Dear Diary,
Besides the basement, one of the hot spots is the theater's backstage. After the Story of My Life scene a handful of us huddle around two standing microphones to provide vocal support for the keystone-cops-hilarious guards onstage.
John Poling, the college professor fresh off his happy villager persona, occupies one with his tenor voice. I huddle around the other with Brian Clark, stuffed handsomely into a little pig costume, and Jay Hartzler the do-it-all producer/bishop/set builder/dwarf voice/etc. Brian and I often pass the time lip-synching and gesturing for the Farquaad vs Gingy confrontation occupying the stage. Ramsey joins us when he can.
After the Farquaad dungeon scene comes my personal favorite, the Duloc dancer scene. At this point the backstage mics are flooded with bodies in close quarters. Our small choir is reinforced with the likes of Rosie Hauck and Lauren Guttschow. There's also Ce Ce Hill from UHigh's theater, speech and choir who knocks out several solos during the show, and Kiley Bronke the basketball/soccer player from Normal West who helps me cram the back corner of the stage during the Freak Flag scene. Samm Bettis has been in three shows with me, and also rocks the Teen Fiona number.
Other members of the backstage singers are Jake Rathman and Heartland student/Sudoku & dancing whiz Kristen Woodard, who chime in during the second act's Farquaad ballad and wedding song.
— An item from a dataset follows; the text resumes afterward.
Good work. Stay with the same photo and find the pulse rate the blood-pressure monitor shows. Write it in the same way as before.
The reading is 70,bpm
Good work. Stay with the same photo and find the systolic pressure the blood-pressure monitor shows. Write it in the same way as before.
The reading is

And probably someone I've left out, but is also awesome.
None of the fun is possible without the tireless ministrations of the orchestra led by JoLynn Robinson who successfully trained us (herded us?) through rehearsals the last couple of months and gives us timely cutoff signals from the overhead monitor on stage. Chase Brown and Andrew Johnson on keyboards are close enough for a wayward singer to bump into as they expertly shift the boards from one instrument to another. Cori and Tim Zehr have the distinction of being the only people to have been in all four of my shows (Cori and I sharing an instrument so to speak as I "play the flute" during the Morning Person scene), and brother David is along for the ride this time. Barry Fletcher and I go way back to our days in the contemporary band for Calvary United Methodist Church. Nick Benson, still rosy-cheeked from his little pig costume in his unique dual role, blares away on the trombone. With Abby Hammer keeping time on the drums, it's an unstoppable force of unsung heroes that keeps the energy high throughout.